A big part of the problem is the media – online and off – and how we collectively run the conversation about startups, about entrepreneurship.
We play up the monetary rewards, we play up the “getting funded” side. We idolize the people who fundamentally alter the way we think of the world. And you know who we denigrate? The second-to-market startups. The independent service providers who are relying on small changes to proven ideas.
There’s a common quote attributed to Henry Ford that goes, “If I’d asked people what they wanted, they would’ve said ‘faster horses’.”
And there’s definitely something to be said for the rebel, the innovator, the artist, the visionary, the gutsy dreamer who comes up with something so new and useful that they forever change the lives of millions of people, and they go down in the history books as a hero.
But we can’t all be the next Mark Zuckerberg. Some of us have to be the next Eduardo Saverin.
For those of you who didn’t see The Social Network, Saverin was a co-founder of Facebook whom Zuckerberg cut out of the company’s profits.
(Saverin has since recovered financially. He founded Aporta, an online portal for charities that has received an undisclosed amount of funding from four investors.)
But I digress.
The point is…we’ve put such tremendous pressure on startups that we’ve created a culture where it’s acceptable to manufacture success.
It’s the win-at-all-costs mentality that led to the implosion of Theranos and uBeam. We’ve started giving our startup founders an Icarus complex.

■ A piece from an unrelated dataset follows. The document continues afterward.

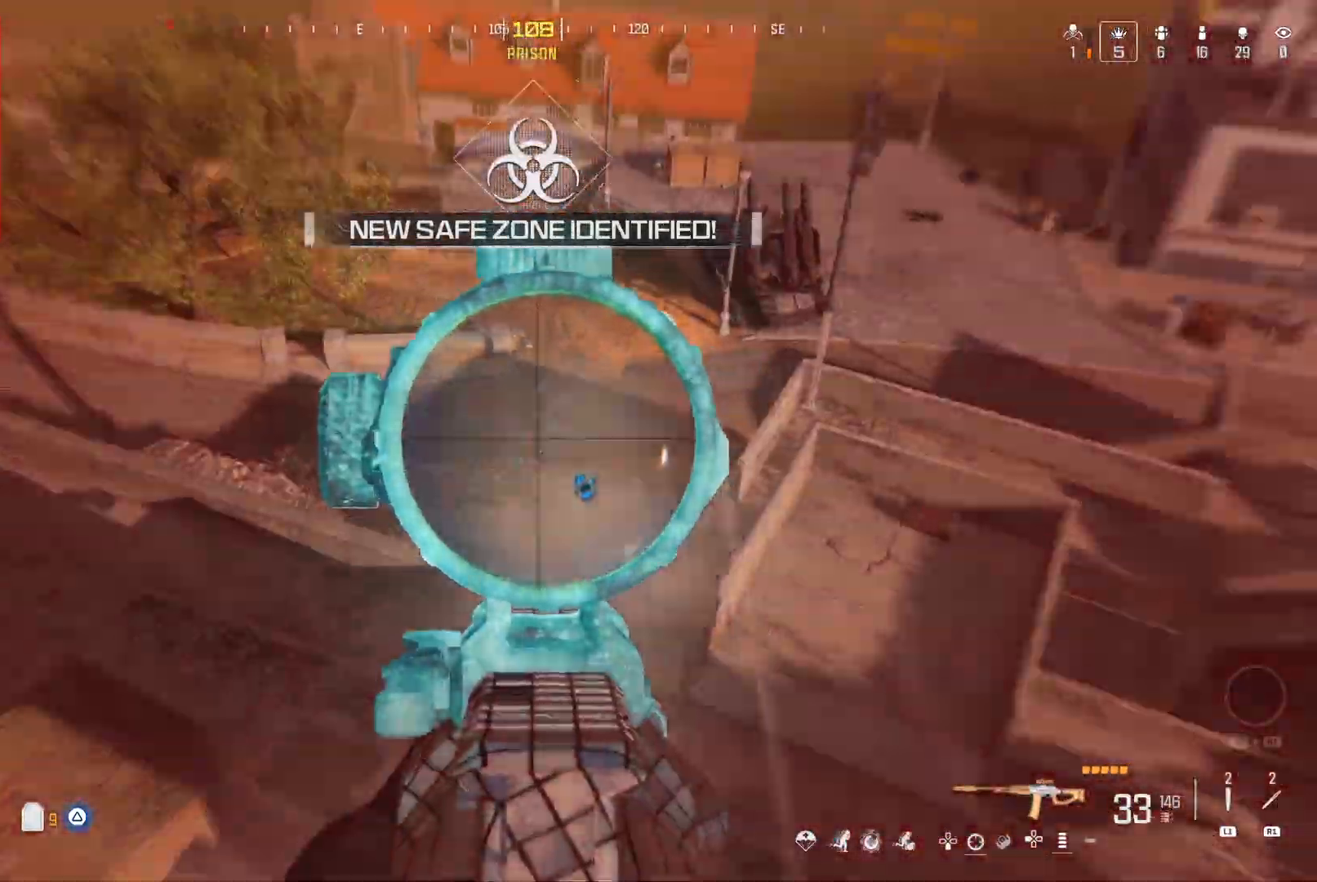
{"dt_ms": 500, "buttons": [], "left_stick": "center", "right_stick": "left"}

But what we’ve left out of the picture – what we’ve forgotten to tell our new young entrepreneurs – is that you don’t have to fly into the sun in order to shine bright.
You just have to fly as high as your wings will safely carry you, and trust in yourself to reach new heights when you’re ready for them. Because if you’ve been running a profitable business for over 18 months, then you’re already ahead of the 80% of startup owners who didn’t make it that far. And chances are, if you’ve made it through Year 1, you’ll find your way to Year 20 and beyond without having to put so much pressure on yourself that you crumble into dust.
Am I saying you shouldn’t give your business your all? Hell no.
But what I am saying is that before we strap rockets to our asses and light the fuse, we should take some time to plot the trajectory, make sure we’ll land on the right side of the moon, and add some extra padding to our space suits so that we can actually stick the landing without breaking something.